--- START ---

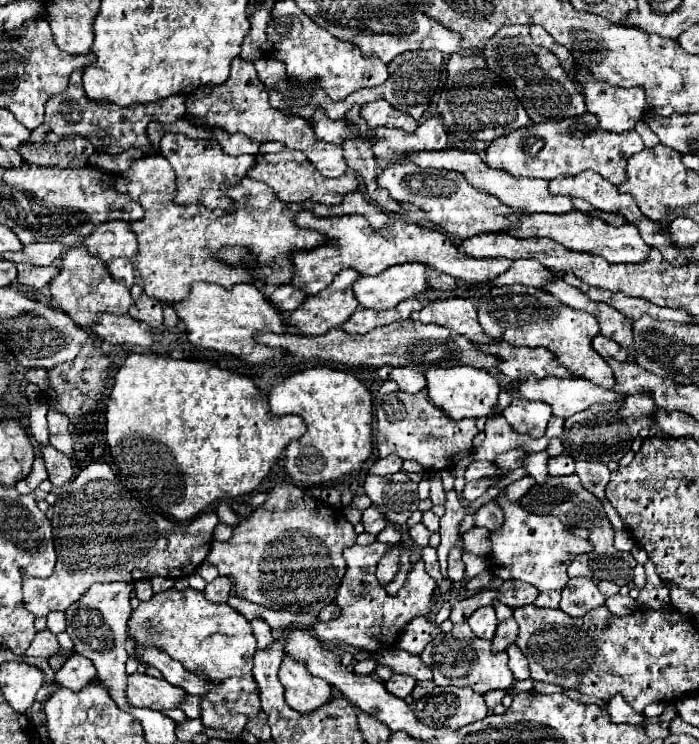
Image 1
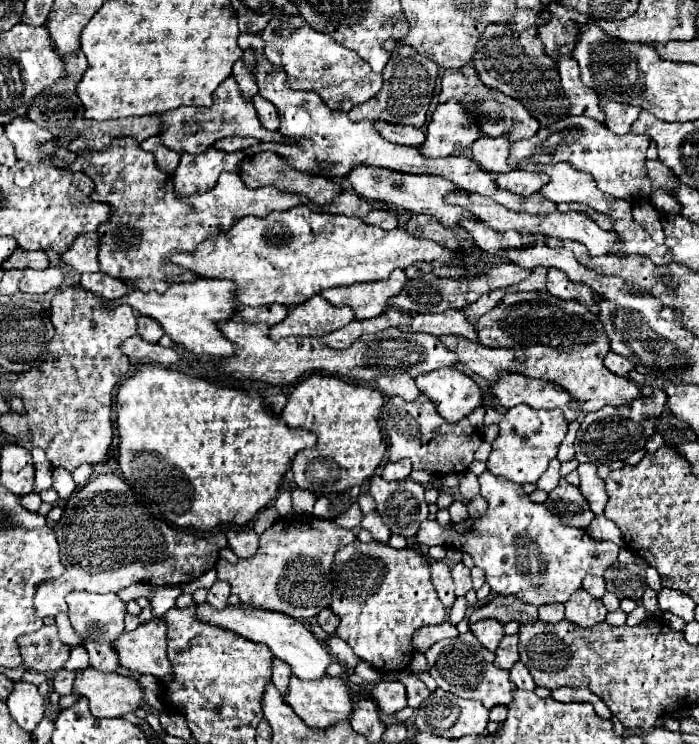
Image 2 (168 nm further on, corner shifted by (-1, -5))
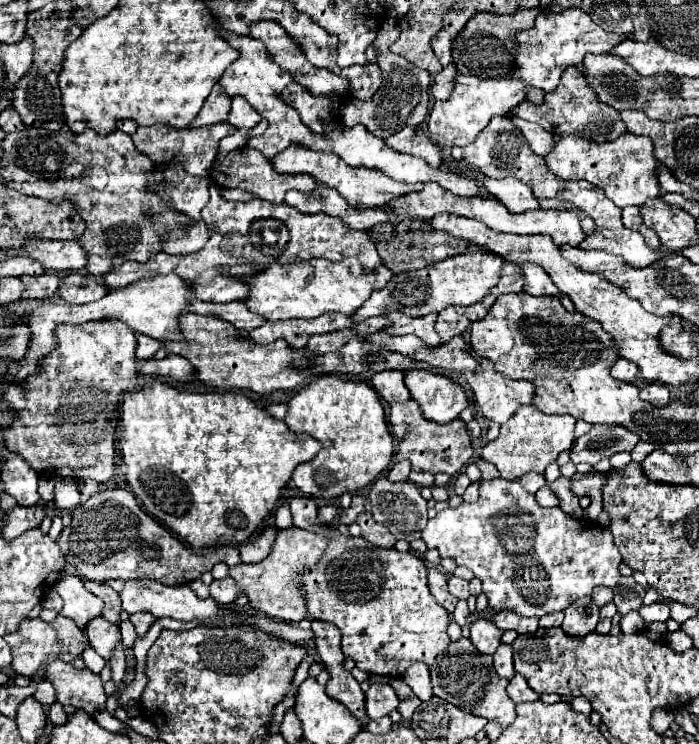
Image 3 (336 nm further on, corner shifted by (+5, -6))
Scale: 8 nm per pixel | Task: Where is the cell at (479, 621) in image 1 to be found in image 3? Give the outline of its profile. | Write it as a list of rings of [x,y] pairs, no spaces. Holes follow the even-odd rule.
[[[484,618],[470,624],[470,640],[482,654],[494,654],[496,648],[500,646],[502,634],[504,632],[496,628],[494,622],[484,620]]]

--- END ---

EXERCISE AIM:
Output the records exactly. Drop the images.

SOLUTION:
Image 1
Image 2 (168 nm further on, corner shifted by (-1, -5))
Image 3 (336 nm further on, corner shifted by (+5, -6))
Scale: 8 nm per pixel | Task: Where is the cell at (479, 621) in image 1 to be found in image 3? Give the outline of its profile. | Write it as a list of rings of [x,y] pairs, no spaces. Holes follow the even-odd rule.
[[[484,618],[470,624],[470,640],[482,654],[494,654],[496,648],[500,646],[502,634],[504,632],[496,628],[494,622],[484,620]]]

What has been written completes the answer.